Hacker Newsnew | past | comments | ask | show | jobs | submitlogin
Mega, the new MegaUpload, to launch on January 19 (kim.com)
92 points by sgarbi on Jan 17, 2013 | hide | past | favorite | 49 comments


In the past, securely storing and transferring confidential information required the installation of dedicated software. The new Mega encrypts and decrypts your data transparently in your browser, on the fly. You hold the keys to what you store in the cloud, not us.

It seems a good idea to me, maybe because I thought of it before :-) I'm not sure how well they will monetize it. I've read that economies come from detecting duplicates and archiving contents just once. But from the customer POV, that would be a strong feature.

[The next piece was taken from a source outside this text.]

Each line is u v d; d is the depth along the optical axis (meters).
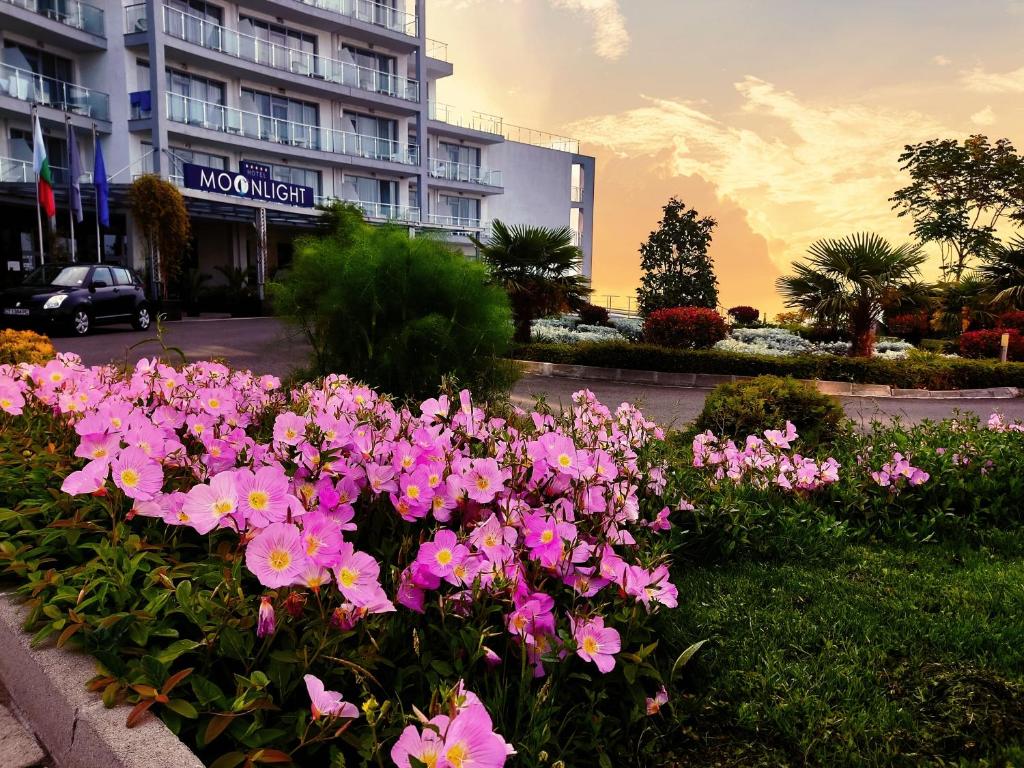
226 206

I did something very similar with https://truefriender.com/ with a shared key and a private key. If you added a friend you would have the shared key and could then decrypt the content. The content however was invisible to me. I couldn't monetize or get people interested, but I learned a lot from it.


That's cool, I had an idea to do something like that:

For each piece of content (e.g. a photo or video), generate a ~32-byte random string, and symmetrically encrypt the content using that random string as the key. Then encrypt the random string N times using each of your N friends' public keys and give them the result. That way you control access per-item, people you unfriend can't decrypt content you post after the unfriending, and the content itself only has to get encrypted and stored once.

Is that how your thing works? Was it successful from a technical perspective?


That process is essentially how PGP works: https://upload.wikimedia.org/wikipedia/commons/thumb/4/4d/PG...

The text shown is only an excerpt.